[Pose landmark coordinates]
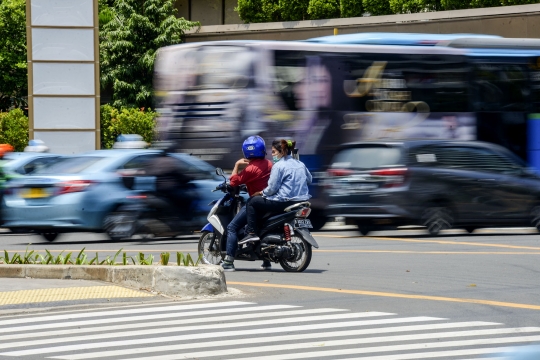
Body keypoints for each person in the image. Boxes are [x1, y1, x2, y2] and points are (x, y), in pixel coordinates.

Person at [241, 139, 312, 243]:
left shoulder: (278, 166)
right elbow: (309, 180)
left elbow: (272, 188)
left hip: (284, 202)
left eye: (274, 152)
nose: (272, 155)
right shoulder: (300, 164)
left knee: (252, 201)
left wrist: (261, 193)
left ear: (282, 152)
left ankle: (251, 233)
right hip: (302, 201)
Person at [221, 136, 273, 272]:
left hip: (257, 203)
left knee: (232, 227)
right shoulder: (269, 164)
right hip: (270, 201)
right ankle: (266, 261)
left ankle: (228, 261)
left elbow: (233, 181)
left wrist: (237, 165)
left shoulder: (250, 169)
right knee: (262, 228)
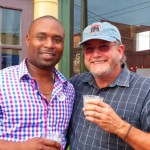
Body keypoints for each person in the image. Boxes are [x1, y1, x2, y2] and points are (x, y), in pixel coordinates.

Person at [68, 21, 150, 150]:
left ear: (120, 51)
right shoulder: (76, 84)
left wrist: (119, 126)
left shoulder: (145, 89)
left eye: (104, 47)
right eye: (89, 49)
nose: (96, 54)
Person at [0, 15, 75, 150]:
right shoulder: (3, 82)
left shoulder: (68, 89)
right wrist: (20, 147)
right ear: (28, 39)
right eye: (41, 37)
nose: (49, 45)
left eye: (57, 40)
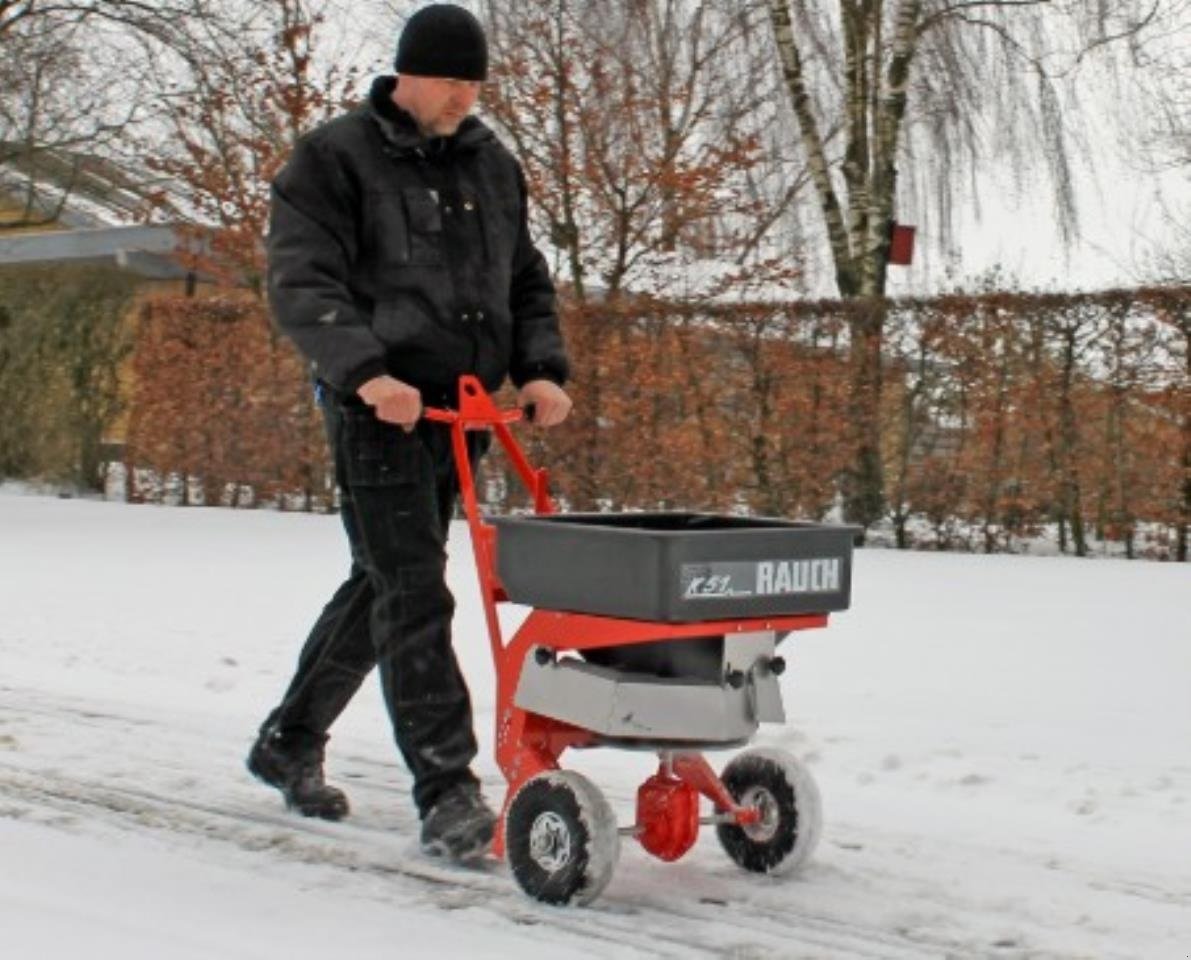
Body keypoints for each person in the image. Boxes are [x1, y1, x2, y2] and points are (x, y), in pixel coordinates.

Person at [248, 3, 572, 863]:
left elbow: (525, 279)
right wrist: (365, 371)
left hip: (461, 410)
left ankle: (287, 740)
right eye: (454, 81)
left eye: (476, 82)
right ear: (408, 74)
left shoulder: (490, 164)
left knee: (384, 584)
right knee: (415, 594)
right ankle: (446, 792)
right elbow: (302, 281)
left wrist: (540, 368)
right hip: (378, 410)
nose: (467, 97)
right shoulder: (333, 159)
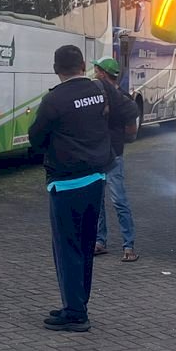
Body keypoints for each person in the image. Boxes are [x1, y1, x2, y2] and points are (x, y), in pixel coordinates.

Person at [29, 44, 113, 332]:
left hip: (66, 184)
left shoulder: (54, 100)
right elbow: (122, 115)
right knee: (86, 245)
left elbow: (35, 137)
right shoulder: (98, 91)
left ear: (56, 69)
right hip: (96, 179)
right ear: (83, 66)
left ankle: (75, 312)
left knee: (67, 248)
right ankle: (79, 303)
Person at [90, 57, 139, 262]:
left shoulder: (118, 98)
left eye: (96, 70)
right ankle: (114, 244)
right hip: (112, 153)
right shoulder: (124, 97)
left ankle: (120, 244)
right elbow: (132, 130)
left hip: (106, 154)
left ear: (102, 73)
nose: (94, 73)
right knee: (109, 200)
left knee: (114, 200)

EXERCISE INSTRUCTIONS
Only the lines above that include the word "wrist" belong in the answer; copy each one.

SOLUTION BELOW
left wrist: (261, 193)
left wrist: (237, 165)
left wrist: (119, 126)
right wrist: (20, 147)
right wrist: (365, 371)
left wrist: (540, 368)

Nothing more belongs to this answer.